Wednesday, August 29, 2007

Fly Me To The Moon

I've been running around the last few days in that last-minute panic that happens before the semester starts, when the need to get ready to teach stages a pitched battle with your desire to just crawl under the covers until Christmas. I've also got a department retreat, a concert to hear, and then I'm off to Reykjavik for a festival week. After an insanely busy, sedentary year, I finally took some time off this summer to unplug my brain and travel. At this point I'm kind of sick of being away from home, but I've been looking forward to this trip for months. With space tourism in its zygote stage, an experience for bazillionaires only, going to Iceland seems to be the closest regular people can get to leaving the planet. (If only.) I absolutely can't wait.

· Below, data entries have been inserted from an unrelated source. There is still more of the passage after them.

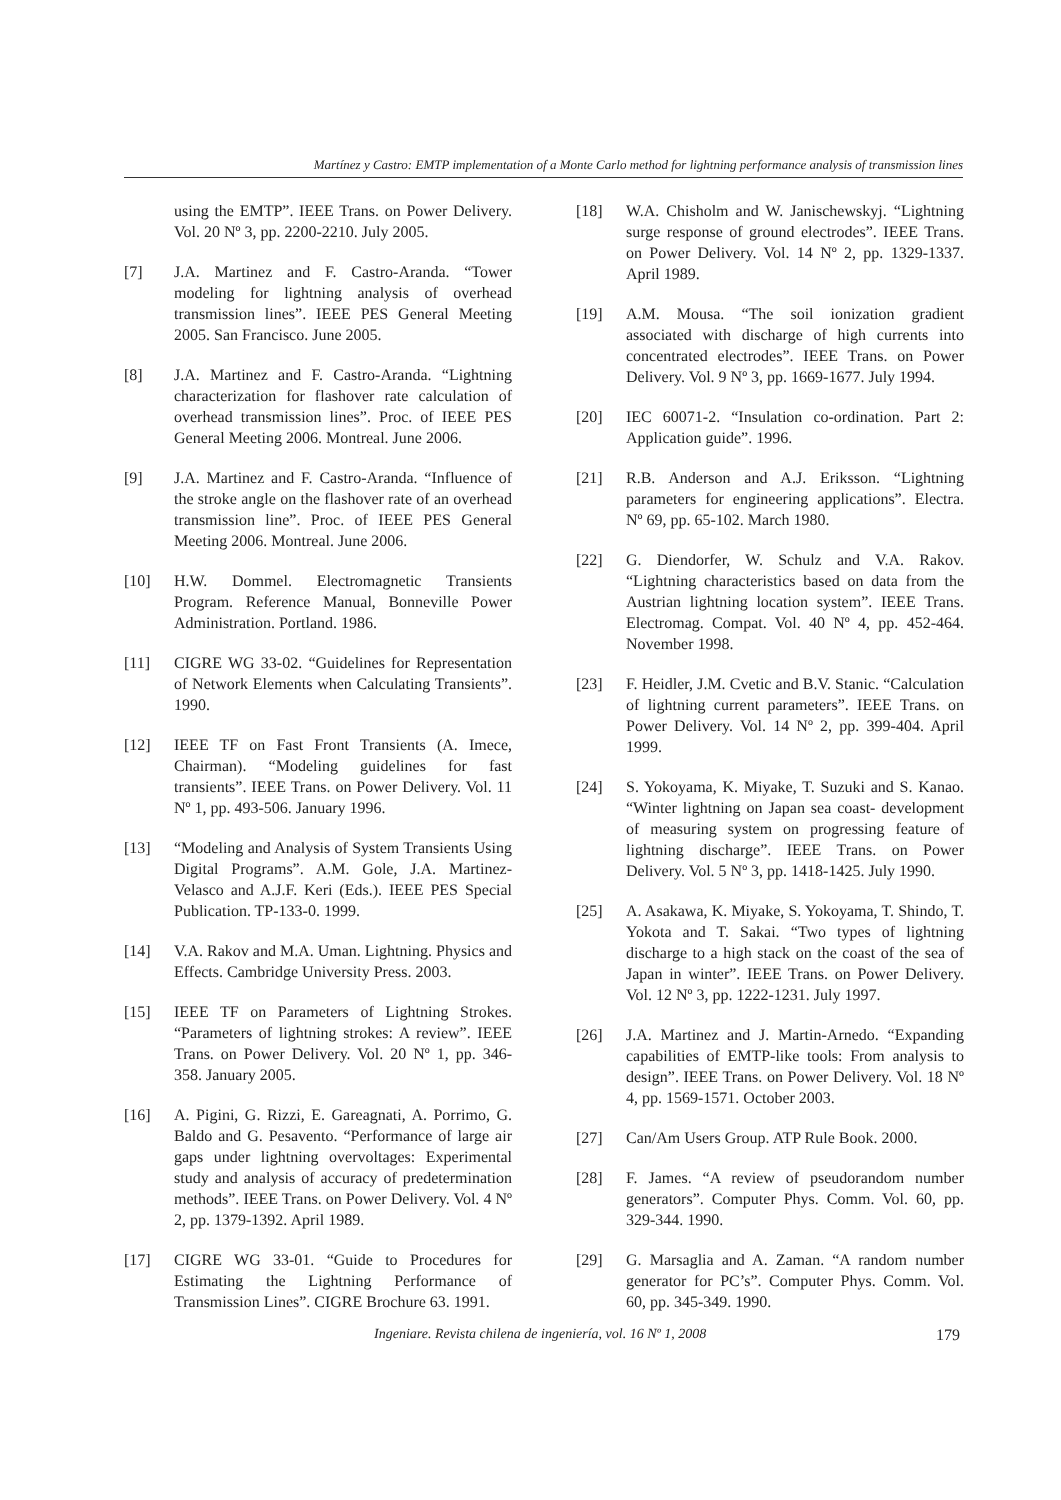Martínez y Castro: EMTP implementation of a Monte Carlo method for lightning performance analysis of transmission lines
using the EMTP”. IEEE Trans. on Power Delivery. Vol. 20 Nº 3, pp. 2200-2210. July 2005.
[7] J.A. Martinez and F. Castro-Aranda. “Tower modeling for lightning analysis of overhead transmission lines”. IEEE PES General Meeting 2005. San Francisco. June 2005.
[8] J.A. Martinez and F. Castro-Aranda. “Lightning characterization for flashover rate calculation of overhead transmission lines”. Proc. of IEEE PES General Meeting 2006. Montreal. June 2006.
[9] J.A. Martinez and F. Castro-Aranda. “Influence of the stroke angle on the flashover rate of an overhead transmission line”. Proc. of IEEE PES General Meeting 2006. Montreal. June 2006.
[10] H.W. Dommel. Electromagnetic Transients Program. Reference Manual, Bonneville Power Administration. Portland. 1986.
[11] CIGRE WG 33-02. “Guidelines for Representation of Network Elements when Calculating Transients”. 1990.
[12] IEEE TF on Fast Front Transients (A. Imece, Chairman). “Modeling guidelines for fast transients”. IEEE Trans. on Power Delivery. Vol. 11 Nº 1, pp. 493-506. January 1996.
[13] “Modeling and Analysis of System Transients Using Digital Programs”. A.M. Gole, J.A. Martinez-Velasco and A.J.F. Keri (Eds.). IEEE PES Special Publication. TP-133-0. 1999.
[14] V.A. Rakov and M.A. Uman. Lightning. Physics and Effects. Cambridge University Press. 2003.
[15] IEEE TF on Parameters of Lightning Strokes. “Parameters of lightning strokes: A review”. IEEE Trans. on Power Delivery. Vol. 20 Nº 1, pp. 346-358. January 2005.
[16] A. Pigini, G. Rizzi, E. Gareagnati, A. Porrimo, G. Baldo and G. Pesavento. “Performance of large air gaps under lightning overvoltages: Experimental study and analysis of accuracy of predetermination methods”. IEEE Trans. on Power Delivery. Vol. 4 Nº 2, pp. 1379-1392. April 1989.
[17] CIGRE WG 33-01. “Guide to Procedures for Estimating the Lightning Performance of Transmission Lines”. CIGRE Brochure 63. 1991.
[18] W.A. Chisholm and W. Janischewskyj. “Lightning surge response of ground electrodes”. IEEE Trans. on Power Delivery. Vol. 14 Nº 2, pp. 1329-1337. April 1989.
[19] A.M. Mousa. “The soil ionization gradient associated with discharge of high currents into concentrated electrodes”. IEEE Trans. on Power Delivery. Vol. 9 Nº 3, pp. 1669-1677. July 1994.
[20] IEC 60071-2. “Insulation co-ordination. Part 2: Application guide”. 1996.
[21] R.B. Anderson and A.J. Eriksson. “Lightning parameters for engineering applications”. Electra. Nº 69, pp. 65-102. March 1980.
[22] G. Diendorfer, W. Schulz and V.A. Rakov. “Lightning characteristics based on data from the Austrian lightning location system”. IEEE Trans. Electromag. Compat. Vol. 40 Nº 4, pp. 452-464. November 1998.
[23] F. Heidler, J.M. Cvetic and B.V. Stanic. “Calculation of lightning current parameters”. IEEE Trans. on Power Delivery. Vol. 14 Nº 2, pp. 399-404. April 1999.
[24] S. Yokoyama, K. Miyake, T. Suzuki and S. Kanao. “Winter lightning on Japan sea coast- development of measuring system on progressing feature of lightning discharge”. IEEE Trans. on Power Delivery. Vol. 5 Nº 3, pp. 1418-1425. July 1990.
[25] A. Asakawa, K. Miyake, S. Yokoyama, T. Shindo, T. Yokota and T. Sakai. “Two types of lightning discharge to a high stack on the coast of the sea of Japan in winter”. IEEE Trans. on Power Delivery. Vol. 12 Nº 3, pp. 1222-1231. July 1997.
[26] J.A. Martinez and J. Martin-Arnedo. “Expanding capabilities of EMTP-like tools: From analysis to design”. IEEE Trans. on Power Delivery. Vol. 18 Nº 4, pp. 1569-1571. October 2003.
[27] Can/Am Users Group. ATP Rule Book. 2000.
[28] F. James. “A review of pseudorandom number generators”. Computer Phys. Comm. Vol. 60, pp. 329-344. 1990.
[29] G. Marsaglia and A. Zaman. “A random number generator for PC’s”. Computer Phys. Comm. Vol. 60, pp. 345-349. 1990.
Ingeniare. Revista chilena de ingeniería, vol. 16 Nº 1, 2008 179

The festival in question is a pretty good one, focusing on young Nordic composers, and rotating from country to country each year. I'm not usually one for New Music gatherings, which is not to say that they're inherently bad. At their best, they can be wonderful events where people get to trade ideas, hear something radically different from what they get in their local artistic climate, visit new places and drink until they can't see. At their worst, composers-only festivals are pretentious circle-jerks, boring and insufferable. So far, I've had pretty good luck with this one, in terms of having fun and getting good performances, with last year's festival being marred only by an untimely case of salmonella poisoning, which kind of put a crimp in my week. The location this year, though, rates pretty highly on the cool scale, so I'm anticipating a good time in any event.

I mention
New Music festivals and communities in general because last week, in his gentlemanly plug of my blog, Kyle Gann had me leaning "toward the minimalist/new music side of things". Not to read anything in particular into Kyle's offhand comment, because I didn't think of it as a label at all, but until I read that I hadn't thought of myself as taking any particular stance, or even leaning toward one. If anything, I've always considered myself solidly mainstream in my tastes and aesthetic leanings. I've done some music that can be considered minimalist, or at least minimalist-influenced (I'll leave aside for the moment the debate over the term at PostClassic), playing with stasis and quiet, writing pieces where nothing ever really "happens", but damn me if I don't love a big tune and some pounding chords from time to time. All I've ever really wanted to do was write orchestra music, knowing fully well what a conservative medium it can be, aesthetically and organizationally. But I'm comfortable with that, as with the fact that my pieces end up programmed alongside standard repertoire as often as they do in New Music-type events. (Not that I get oh so many performances, but one of each type every year is still 50-50.)

I suppose the point of this ramble is that it's just funny how you see yourself, as opposed to how you may come off to others in certain contexts. Fence-sitting is something of a characteristically Canadian trait. I do my best, in my composing and in my arguments, public or private,
to maintain a balance between the mainstream and New Music ends of things, or even between the various strands within New Music. Although a long string of teachers tried to get to me pick sides – populist or innovative, modernist or traditionalist – I never saw the need for it, except perhaps to advocate for good music as opposed to bad. If to one person I appear to lean toward the New Music end of things, that's great. I hope I speak well for my colleagues in the profession, and defend their right to have their innovations given a fair hearing. But I also hope that to someone else, I'm a fire-breathing defender of old-fashioned ideas and ensembles like the symphony orchestra, or an advocate for the audience's right to like the music they pay to hear. Drawing from many possible arguments enriches them, just as many aesthetics living within one person's work enriches the art. There was a poet once who said something about containing multitudes, and it strikes me as a path of right living. I may pick a side and go down fighting someday, but for now, the view from the fence is pretty good.